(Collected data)

Content starts

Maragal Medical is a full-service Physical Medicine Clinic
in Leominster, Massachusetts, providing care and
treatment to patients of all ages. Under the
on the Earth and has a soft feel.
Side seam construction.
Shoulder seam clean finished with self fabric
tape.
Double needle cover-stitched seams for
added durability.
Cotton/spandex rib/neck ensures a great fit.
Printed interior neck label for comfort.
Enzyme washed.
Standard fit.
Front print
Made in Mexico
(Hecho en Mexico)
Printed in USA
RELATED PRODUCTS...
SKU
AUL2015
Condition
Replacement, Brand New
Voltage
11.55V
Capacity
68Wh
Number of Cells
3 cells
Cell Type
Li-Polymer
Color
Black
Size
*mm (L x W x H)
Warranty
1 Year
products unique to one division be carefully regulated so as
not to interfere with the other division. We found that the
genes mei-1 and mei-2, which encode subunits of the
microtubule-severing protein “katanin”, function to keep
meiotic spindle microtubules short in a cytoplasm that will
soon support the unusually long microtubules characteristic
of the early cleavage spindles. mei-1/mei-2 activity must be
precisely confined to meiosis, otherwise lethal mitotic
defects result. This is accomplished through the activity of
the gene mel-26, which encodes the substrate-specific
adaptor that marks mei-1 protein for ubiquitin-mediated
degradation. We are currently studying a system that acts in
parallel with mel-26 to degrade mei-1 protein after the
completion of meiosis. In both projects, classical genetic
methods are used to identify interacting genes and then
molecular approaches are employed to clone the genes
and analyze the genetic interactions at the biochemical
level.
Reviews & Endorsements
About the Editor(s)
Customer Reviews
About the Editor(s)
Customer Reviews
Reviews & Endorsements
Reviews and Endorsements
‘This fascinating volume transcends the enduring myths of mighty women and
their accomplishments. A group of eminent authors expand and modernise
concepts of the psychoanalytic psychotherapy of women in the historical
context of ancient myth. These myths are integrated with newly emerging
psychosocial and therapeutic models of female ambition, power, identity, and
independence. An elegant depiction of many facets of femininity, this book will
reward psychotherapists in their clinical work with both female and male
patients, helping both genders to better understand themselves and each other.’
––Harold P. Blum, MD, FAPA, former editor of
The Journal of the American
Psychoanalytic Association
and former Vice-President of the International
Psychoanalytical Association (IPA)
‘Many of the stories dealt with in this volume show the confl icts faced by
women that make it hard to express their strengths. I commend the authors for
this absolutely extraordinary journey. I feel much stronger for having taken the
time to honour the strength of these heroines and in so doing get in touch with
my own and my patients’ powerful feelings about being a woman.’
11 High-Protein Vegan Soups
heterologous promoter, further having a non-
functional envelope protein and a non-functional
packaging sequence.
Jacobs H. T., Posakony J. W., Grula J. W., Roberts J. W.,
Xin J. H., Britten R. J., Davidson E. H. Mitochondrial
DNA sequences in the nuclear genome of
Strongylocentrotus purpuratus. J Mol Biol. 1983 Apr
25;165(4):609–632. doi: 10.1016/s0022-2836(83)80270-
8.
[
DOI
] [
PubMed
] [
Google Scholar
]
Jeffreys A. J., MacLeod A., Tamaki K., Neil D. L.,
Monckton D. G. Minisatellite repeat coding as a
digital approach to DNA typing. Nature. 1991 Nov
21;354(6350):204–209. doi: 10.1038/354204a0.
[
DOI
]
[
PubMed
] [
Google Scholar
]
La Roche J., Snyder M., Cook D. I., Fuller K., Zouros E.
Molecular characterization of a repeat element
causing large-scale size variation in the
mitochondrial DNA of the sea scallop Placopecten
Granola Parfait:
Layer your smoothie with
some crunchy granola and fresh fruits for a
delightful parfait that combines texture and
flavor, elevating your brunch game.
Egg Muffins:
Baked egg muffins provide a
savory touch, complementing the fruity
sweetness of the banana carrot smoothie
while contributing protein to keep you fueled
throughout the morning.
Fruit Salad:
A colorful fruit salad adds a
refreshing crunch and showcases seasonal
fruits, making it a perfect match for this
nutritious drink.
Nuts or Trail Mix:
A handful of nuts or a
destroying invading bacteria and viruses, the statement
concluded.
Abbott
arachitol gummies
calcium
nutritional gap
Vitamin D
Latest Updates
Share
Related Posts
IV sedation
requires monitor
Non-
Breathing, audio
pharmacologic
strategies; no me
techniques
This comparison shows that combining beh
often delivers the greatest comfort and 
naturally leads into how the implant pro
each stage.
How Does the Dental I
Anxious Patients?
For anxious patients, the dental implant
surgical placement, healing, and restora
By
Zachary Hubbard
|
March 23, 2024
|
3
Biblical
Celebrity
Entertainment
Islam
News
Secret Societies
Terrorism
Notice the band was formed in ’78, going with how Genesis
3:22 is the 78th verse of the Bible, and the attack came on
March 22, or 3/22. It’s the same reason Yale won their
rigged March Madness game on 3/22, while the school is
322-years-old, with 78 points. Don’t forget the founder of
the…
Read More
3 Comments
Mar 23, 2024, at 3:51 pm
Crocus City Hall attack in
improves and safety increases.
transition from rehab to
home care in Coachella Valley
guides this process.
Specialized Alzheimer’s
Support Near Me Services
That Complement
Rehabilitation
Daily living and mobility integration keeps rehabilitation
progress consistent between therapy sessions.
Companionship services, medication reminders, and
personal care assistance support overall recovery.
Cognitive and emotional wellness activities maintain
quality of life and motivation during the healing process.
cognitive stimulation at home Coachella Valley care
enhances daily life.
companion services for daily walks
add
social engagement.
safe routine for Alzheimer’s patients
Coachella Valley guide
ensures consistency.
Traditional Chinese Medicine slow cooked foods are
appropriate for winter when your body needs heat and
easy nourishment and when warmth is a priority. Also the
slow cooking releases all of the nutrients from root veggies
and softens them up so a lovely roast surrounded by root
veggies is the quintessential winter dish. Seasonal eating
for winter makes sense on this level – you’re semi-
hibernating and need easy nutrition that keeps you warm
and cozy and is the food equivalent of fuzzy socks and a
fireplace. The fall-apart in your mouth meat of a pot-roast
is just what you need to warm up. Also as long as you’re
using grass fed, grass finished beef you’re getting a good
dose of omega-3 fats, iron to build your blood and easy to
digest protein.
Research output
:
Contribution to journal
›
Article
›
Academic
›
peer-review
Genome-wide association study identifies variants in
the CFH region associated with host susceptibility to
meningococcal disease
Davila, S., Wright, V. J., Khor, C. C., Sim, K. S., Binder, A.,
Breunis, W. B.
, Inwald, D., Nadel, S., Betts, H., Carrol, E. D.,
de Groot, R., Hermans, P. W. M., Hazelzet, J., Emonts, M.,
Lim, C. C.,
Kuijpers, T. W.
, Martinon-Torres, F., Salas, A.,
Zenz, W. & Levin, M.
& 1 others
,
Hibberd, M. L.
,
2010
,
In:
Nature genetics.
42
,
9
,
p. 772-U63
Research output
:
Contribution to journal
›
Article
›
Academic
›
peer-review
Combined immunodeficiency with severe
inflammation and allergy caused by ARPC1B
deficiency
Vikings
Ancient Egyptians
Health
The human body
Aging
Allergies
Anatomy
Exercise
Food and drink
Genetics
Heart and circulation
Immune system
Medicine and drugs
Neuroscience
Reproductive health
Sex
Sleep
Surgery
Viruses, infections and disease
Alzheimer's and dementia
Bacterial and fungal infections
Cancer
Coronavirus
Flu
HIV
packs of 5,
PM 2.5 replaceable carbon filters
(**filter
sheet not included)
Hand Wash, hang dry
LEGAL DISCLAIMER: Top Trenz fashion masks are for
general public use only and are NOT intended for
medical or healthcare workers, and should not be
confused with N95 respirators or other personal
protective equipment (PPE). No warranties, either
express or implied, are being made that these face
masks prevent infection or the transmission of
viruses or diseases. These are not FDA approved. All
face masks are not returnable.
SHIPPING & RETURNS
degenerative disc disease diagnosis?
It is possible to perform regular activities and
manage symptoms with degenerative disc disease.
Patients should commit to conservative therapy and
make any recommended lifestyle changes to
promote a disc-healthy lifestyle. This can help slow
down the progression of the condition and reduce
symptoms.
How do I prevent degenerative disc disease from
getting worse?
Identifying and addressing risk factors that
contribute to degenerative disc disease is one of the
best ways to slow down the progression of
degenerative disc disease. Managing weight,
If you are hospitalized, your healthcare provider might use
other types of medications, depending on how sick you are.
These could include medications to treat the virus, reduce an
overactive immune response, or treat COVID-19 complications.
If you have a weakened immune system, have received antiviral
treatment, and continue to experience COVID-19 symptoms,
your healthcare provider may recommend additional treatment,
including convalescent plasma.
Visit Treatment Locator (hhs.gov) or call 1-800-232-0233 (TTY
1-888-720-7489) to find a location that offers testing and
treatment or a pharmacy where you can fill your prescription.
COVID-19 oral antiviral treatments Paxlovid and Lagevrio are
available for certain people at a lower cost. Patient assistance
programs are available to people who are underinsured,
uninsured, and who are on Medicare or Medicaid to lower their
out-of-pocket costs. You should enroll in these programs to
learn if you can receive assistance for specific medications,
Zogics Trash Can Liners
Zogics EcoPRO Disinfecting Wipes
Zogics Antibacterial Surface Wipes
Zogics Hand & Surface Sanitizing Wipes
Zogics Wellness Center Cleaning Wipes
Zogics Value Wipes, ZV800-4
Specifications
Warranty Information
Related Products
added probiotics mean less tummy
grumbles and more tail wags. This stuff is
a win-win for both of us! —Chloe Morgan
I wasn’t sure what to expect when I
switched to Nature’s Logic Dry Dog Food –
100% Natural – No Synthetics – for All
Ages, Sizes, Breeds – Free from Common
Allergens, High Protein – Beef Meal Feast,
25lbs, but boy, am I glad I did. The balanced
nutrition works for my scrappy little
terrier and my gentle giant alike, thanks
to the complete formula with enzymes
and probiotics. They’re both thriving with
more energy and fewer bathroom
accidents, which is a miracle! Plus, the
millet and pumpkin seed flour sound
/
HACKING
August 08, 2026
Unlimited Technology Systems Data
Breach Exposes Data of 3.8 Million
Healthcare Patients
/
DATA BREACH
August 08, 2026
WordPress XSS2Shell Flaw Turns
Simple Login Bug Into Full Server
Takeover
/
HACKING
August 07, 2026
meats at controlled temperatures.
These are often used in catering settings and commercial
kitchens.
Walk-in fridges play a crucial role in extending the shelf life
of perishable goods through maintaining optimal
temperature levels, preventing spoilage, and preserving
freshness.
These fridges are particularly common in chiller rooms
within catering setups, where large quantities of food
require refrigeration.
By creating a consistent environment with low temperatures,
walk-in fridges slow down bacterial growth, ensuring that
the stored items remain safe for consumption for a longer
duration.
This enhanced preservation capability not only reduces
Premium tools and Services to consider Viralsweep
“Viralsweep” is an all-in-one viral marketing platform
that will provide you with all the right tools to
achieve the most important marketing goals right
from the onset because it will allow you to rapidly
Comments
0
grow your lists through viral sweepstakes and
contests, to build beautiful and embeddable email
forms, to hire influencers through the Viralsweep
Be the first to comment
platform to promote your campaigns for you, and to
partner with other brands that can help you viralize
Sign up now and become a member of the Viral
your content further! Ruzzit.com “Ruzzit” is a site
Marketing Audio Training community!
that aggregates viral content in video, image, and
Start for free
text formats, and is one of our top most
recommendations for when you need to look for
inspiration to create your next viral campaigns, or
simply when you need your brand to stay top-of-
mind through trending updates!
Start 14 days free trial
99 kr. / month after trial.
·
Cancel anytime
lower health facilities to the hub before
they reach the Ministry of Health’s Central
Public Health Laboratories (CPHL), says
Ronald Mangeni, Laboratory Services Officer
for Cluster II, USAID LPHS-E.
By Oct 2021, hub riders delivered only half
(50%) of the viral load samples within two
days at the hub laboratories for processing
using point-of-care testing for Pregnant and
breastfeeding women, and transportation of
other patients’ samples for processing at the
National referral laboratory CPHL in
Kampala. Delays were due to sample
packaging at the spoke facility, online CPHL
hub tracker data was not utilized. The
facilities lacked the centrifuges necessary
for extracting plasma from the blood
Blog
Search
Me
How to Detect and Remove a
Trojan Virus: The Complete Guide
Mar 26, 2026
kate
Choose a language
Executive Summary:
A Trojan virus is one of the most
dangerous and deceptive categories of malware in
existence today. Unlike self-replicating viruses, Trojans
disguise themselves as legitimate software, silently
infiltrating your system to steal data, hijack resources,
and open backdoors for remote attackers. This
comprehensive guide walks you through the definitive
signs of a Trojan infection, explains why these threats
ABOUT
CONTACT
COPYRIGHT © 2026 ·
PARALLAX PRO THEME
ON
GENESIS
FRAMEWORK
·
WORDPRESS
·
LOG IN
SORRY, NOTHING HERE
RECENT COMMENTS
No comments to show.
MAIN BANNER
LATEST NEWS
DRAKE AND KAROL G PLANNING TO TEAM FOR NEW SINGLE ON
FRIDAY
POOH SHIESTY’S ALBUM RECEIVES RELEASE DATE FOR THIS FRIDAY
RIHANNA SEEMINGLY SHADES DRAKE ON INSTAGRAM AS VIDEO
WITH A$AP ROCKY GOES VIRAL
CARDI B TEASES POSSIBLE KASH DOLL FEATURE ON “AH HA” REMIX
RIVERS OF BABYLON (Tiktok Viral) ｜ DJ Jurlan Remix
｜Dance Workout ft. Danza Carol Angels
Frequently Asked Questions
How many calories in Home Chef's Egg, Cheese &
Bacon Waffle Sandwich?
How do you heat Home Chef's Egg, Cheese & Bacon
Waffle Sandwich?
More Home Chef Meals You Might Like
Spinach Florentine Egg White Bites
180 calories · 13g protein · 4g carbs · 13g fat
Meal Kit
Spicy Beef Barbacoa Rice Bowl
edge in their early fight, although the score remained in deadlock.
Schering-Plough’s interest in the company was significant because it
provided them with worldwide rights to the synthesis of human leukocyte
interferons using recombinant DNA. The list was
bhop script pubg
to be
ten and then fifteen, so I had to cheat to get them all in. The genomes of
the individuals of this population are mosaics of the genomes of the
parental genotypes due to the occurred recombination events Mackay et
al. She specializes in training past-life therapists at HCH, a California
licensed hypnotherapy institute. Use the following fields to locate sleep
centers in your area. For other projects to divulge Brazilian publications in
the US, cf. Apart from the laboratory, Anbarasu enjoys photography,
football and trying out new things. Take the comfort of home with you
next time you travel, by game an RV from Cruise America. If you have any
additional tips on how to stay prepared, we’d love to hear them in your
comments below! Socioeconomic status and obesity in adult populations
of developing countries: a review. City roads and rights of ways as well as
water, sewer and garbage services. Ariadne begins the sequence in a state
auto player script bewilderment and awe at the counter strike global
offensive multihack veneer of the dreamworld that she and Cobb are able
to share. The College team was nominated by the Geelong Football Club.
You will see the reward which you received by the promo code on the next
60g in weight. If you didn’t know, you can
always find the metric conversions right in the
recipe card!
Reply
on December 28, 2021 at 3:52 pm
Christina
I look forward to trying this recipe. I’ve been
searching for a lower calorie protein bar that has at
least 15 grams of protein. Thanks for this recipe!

Content ends

**Requirement**
Return, word for word, the lines of the data above from the line with "viral marketing platform" through the line with "By Oct 2021, hub riders delivered only half", inclusive.

**Reply**
“Viralsweep” is an all-in-one viral marketing platform
that will provide you with all the right tools to
achieve the most important marketing goals right
from the onset because it will allow you to rapidly
Comments
0
grow your lists through viral sweepstakes and
contests, to build beautiful and embeddable email
forms, to hire influencers through the Viralsweep
Be the first to comment
platform to promote your campaigns for you, and to
partner with other brands that can help you viralize
Sign up now and become a member of the Viral
your content further! Ruzzit.com “Ruzzit” is a site
Marketing Audio Training community!
that aggregates viral content in video, image, and
Start for free
text formats, and is one of our top most
recommendations for when you need to look for
inspiration to create your next viral campaigns, or
simply when you need your brand to stay top-of-
mind through trending updates!
Start 14 days free trial
99 kr. / month after trial.
·
Cancel anytime
lower health facilities to the hub before
they reach the Ministry of Health’s Central
Public Health Laboratories (CPHL), says
Ronald Mangeni, Laboratory Services Officer
for Cluster II, USAID LPHS-E.
By Oct 2021, hub riders delivered only half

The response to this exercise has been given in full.